═════ Passage given

2) Man/men must gain 8 or more "clean" pounds!
(no cheating on weigh-ins with water or gorging)

3) Either gender MUST drink at least 5 liters per day

4) w8 MUST be reported on Tuesdays....before water (one meal is OK)

5) Meals...cheats...confessions...*MUST* be reported daily, weekend meals may  be reported on Monday, vacation meals must be logged in upon return

6) suggestions


Do we have a Bulk ladies and gentlemen?  

DP


----------



## bigss75 (Nov 23, 2002)

This is going to be great to watch


----------



## Jodi (Nov 23, 2002)

I wish I could bulk with you guys.


----------



## lina (Nov 23, 2002)

No journal is complete without "before and after" pictures! 

So, DP you cut is done? 

Great time to bulk doing the holiday season... I wish I could join too!


----------



## w8lifter (Nov 23, 2002)

_*Originally posted by Dr. Pain *_
Assumming Leslie and w8 are in, and myself.....we are looking for two more people!


Do we have a Bulk ladies and gentlemen?  

DP 


*Geezus...you're gonna be like 230 soon 

K...I'm in ..obviously ..just posted pics in my journal for you too *


----------



## Dr. Pain (Nov 23, 2002)

*Re: Re: 5 People...5 Weeks..THE BULK STARTS HERE!*



> _*Originally posted by w8lifter *_
> _*Originally posted by Dr. Pain *_
> Assumming Leslie and w8 are in, and myself.....we are looking for two more people!
> 
> ...



Well 225-230......Today, looking cut and vascular as I tore Paris and Mr. Paris  a new set of arms..........I decided "for sure" that at the w8 I been running....I'm not fat at all...and could afford 5 weeks and whatever may come! 

A side note....it's amazing what a few UP People can do to a gym's energy.   I drove the "Lion King" to a Personal Best as I spotted his squats....I ridiculed the "ultimate fighter guy" to "growl" (and fucking put out).....and We gave the SLB's a new definition of what 'EFFORT' is!

Even got bowed to upon leaving LOL 

DP


----------



## w8lifter (Nov 23, 2002)

LMFAO!


----------



## Dr. Pain (Nov 23, 2002)

> _*Originally posted by lina *_
> No journal is complete without "before and after" pictures!
> 
> So, DP you cut is done?
> ...



Lina....I look about the same as the pics in Mama's Boy's Journal......Maybe bigger because a few more cuts

w8's are in her Journal 

Leslie as I understand it, is too big to fit on the screen!  


SO why don't you join us???   I will help w/everyone's programs...both nutrtional and training!  :addedperk?: 


DP


----------



## Dr. Pain (Nov 23, 2002)

══════════

Set of tasks
(a) In the bulking thread, how much must either gender drink each day?
(b) Retype the bulking thread, starting at the words "Well 225-230......Today, looking" and stopping after "what 'EFFORT' is!".
The lines that follow the thread aren't needed for anything here.

═════ Extracted information

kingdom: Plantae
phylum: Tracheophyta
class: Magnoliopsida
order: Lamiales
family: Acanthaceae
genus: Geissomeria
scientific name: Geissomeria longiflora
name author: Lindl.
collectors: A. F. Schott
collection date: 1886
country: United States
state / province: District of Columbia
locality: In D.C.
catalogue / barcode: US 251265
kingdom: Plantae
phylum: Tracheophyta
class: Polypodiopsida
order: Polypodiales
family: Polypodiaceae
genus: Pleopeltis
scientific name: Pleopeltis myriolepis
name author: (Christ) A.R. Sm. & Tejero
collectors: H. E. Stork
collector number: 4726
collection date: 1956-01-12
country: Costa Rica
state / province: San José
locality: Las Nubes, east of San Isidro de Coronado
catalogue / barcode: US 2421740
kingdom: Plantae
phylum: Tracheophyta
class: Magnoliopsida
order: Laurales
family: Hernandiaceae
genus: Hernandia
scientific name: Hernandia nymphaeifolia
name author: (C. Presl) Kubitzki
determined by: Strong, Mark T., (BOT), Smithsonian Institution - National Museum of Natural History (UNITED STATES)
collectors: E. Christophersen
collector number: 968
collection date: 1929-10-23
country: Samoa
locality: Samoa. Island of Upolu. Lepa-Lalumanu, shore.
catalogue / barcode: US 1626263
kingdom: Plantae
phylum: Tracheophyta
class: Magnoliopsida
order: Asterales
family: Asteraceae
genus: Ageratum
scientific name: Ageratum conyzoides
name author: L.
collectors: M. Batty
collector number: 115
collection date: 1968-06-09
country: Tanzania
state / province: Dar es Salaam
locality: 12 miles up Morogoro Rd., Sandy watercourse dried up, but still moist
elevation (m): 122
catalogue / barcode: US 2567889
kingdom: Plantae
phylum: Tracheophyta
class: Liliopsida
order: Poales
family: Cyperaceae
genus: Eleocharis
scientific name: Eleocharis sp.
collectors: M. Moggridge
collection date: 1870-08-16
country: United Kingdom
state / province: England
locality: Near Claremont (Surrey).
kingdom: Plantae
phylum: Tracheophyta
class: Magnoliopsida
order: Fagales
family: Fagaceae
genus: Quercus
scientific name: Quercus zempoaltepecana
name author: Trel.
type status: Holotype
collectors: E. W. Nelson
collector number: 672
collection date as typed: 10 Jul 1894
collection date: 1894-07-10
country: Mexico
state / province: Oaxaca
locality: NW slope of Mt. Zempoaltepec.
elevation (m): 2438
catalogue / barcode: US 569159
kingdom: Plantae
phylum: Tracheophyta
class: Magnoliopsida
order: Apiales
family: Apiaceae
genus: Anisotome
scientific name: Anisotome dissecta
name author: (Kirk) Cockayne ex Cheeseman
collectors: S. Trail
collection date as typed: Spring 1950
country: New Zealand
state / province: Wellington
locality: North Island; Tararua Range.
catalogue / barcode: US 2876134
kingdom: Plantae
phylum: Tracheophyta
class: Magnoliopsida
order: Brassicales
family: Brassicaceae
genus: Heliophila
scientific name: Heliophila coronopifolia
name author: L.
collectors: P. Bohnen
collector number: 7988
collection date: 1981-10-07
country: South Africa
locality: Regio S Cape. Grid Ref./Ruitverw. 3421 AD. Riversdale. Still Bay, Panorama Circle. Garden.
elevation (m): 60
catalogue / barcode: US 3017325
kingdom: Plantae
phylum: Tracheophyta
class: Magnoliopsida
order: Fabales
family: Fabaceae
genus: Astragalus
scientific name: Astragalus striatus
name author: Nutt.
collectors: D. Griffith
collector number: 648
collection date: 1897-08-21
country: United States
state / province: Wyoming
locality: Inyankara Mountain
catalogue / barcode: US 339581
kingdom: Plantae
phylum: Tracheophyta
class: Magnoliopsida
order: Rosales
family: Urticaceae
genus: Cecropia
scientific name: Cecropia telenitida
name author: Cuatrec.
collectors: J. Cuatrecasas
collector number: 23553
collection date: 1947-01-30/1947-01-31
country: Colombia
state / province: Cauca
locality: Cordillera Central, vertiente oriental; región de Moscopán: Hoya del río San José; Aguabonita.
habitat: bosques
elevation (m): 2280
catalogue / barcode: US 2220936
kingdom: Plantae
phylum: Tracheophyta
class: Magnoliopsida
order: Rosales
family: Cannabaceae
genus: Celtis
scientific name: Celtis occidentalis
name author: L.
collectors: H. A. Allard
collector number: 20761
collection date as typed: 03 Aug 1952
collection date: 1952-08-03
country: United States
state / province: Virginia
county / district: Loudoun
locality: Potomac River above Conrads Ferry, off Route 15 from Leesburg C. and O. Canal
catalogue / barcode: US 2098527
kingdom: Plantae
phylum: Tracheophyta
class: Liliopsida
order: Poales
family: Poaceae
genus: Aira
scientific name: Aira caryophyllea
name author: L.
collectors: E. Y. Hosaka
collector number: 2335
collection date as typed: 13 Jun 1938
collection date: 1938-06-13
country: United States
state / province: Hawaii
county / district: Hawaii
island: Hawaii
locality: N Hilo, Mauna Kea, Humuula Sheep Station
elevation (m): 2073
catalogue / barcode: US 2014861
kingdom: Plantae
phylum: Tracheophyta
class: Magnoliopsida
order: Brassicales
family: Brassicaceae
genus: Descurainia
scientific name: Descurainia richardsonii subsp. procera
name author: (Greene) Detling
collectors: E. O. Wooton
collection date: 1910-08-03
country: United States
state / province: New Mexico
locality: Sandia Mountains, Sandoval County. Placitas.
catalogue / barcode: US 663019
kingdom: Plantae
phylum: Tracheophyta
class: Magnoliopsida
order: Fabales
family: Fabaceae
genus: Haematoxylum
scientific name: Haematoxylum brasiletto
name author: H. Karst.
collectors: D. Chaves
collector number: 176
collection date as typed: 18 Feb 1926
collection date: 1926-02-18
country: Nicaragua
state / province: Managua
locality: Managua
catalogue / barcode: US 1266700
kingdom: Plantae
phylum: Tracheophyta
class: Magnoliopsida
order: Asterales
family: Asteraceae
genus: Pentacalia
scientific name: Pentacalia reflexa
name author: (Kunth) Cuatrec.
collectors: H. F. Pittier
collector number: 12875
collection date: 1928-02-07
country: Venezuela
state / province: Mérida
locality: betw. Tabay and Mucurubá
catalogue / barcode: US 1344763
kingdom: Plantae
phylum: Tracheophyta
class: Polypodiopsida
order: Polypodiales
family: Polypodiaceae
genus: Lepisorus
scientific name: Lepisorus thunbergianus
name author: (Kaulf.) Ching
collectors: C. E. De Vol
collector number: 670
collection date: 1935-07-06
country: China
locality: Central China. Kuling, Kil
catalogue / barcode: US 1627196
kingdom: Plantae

══════════

Task results
(a) At least 5 liters per day.

(b)
Well 225-230......Today, looking cut and vascular as I tore Paris and Mr. Paris  a new set of arms..........I decided "for sure" that at the w8 I been running....I'm not fat at all...and could afford 5 weeks and whatever may come! 

A side note....it's amazing what a few UP People can do to a gym's energy.   I drove the "Lion King" to a Personal Best as I spotted his squats....I ridiculed the "ultimate fighter guy" to "growl" (and fucking put out).....and We gave the SLB's a new definition of what 'EFFORT' is!